> [Excerpted records]

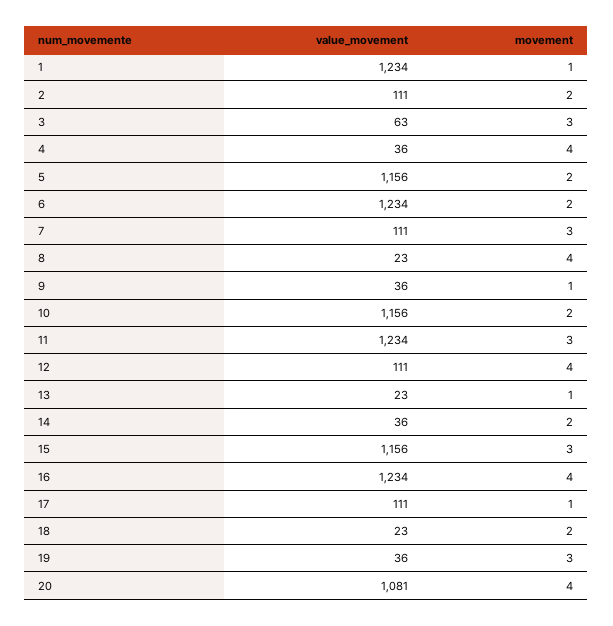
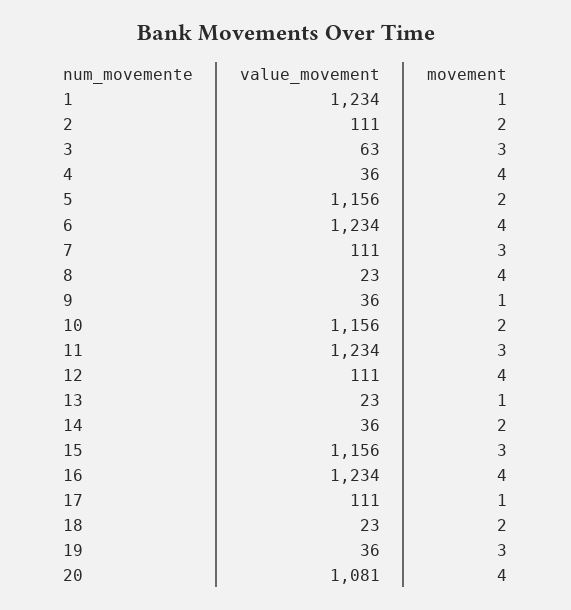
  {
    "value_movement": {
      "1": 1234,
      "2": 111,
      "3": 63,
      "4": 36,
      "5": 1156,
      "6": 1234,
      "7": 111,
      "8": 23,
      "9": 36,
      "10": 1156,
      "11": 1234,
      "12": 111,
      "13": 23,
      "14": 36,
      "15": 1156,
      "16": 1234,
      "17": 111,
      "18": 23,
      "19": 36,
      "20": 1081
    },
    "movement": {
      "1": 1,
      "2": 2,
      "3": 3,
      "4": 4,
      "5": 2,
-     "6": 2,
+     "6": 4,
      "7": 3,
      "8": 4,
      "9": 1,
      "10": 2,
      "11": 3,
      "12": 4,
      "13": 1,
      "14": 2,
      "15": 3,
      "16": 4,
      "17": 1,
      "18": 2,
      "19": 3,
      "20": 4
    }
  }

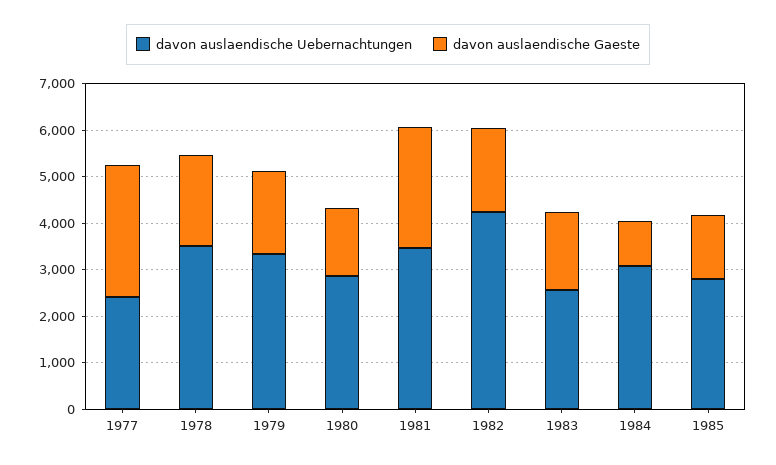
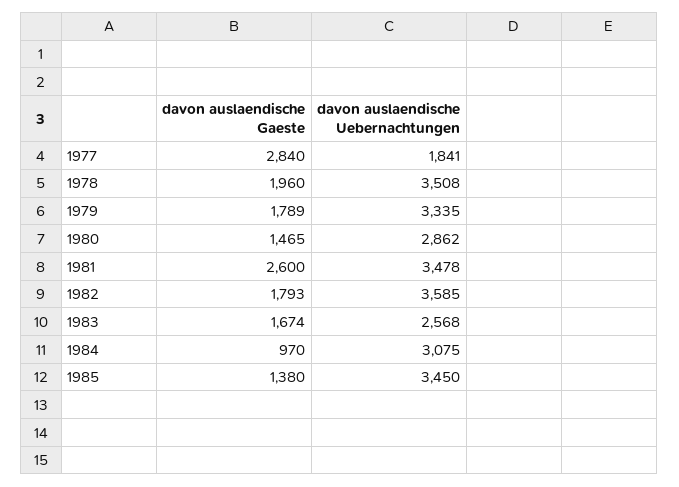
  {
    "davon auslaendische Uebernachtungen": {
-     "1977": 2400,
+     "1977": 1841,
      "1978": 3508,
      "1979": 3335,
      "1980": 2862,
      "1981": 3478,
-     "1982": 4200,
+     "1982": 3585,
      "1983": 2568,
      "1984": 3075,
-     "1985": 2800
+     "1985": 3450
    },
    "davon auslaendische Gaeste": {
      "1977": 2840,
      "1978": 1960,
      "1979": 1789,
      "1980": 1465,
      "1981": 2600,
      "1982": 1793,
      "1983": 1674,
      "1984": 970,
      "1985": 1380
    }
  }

> [Job]
Return all of the material precisely as written. No picture belongs in it.

> [Response to this task]
  {
    "value_movement": {
      "1": 1234,
      "2": 111,
      "3": 63,
      "4": 36,
      "5": 1156,
      "6": 1234,
      "7": 111,
      "8": 23,
      "9": 36,
      "10": 1156,
      "11": 1234,
      "12": 111,
      "13": 23,
      "14": 36,
      "15": 1156,
      "16": 1234,
      "17": 111,
      "18": 23,
      "19": 36,
      "20": 1081
    },
    "movement": {
      "1": 1,
      "2": 2,
      "3": 3,
      "4": 4,
      "5": 2,
-     "6": 2,
+     "6": 4,
      "7": 3,
      "8": 4,
      "9": 1,
      "10": 2,
      "11": 3,
      "12": 4,
      "13": 1,
      "14": 2,
      "15": 3,
      "16": 4,
      "17": 1,
      "18": 2,
      "19": 3,
      "20": 4
    }
  }

  {
    "davon auslaendische Uebernachtungen": {
-     "1977": 2400,
+     "1977": 1841,
      "1978": 3508,
      "1979": 3335,
      "1980": 2862,
      "1981": 3478,
-     "1982": 4200,
+     "1982": 3585,
      "1983": 2568,
      "1984": 3075,
-     "1985": 2800
+     "1985": 3450
    },
    "davon auslaendische Gaeste": {
      "1977": 2840,
      "1978": 1960,
      "1979": 1789,
      "1980": 1465,
      "1981": 2600,
      "1982": 1793,
      "1983": 1674,
      "1984": 970,
      "1985": 1380
    }
  }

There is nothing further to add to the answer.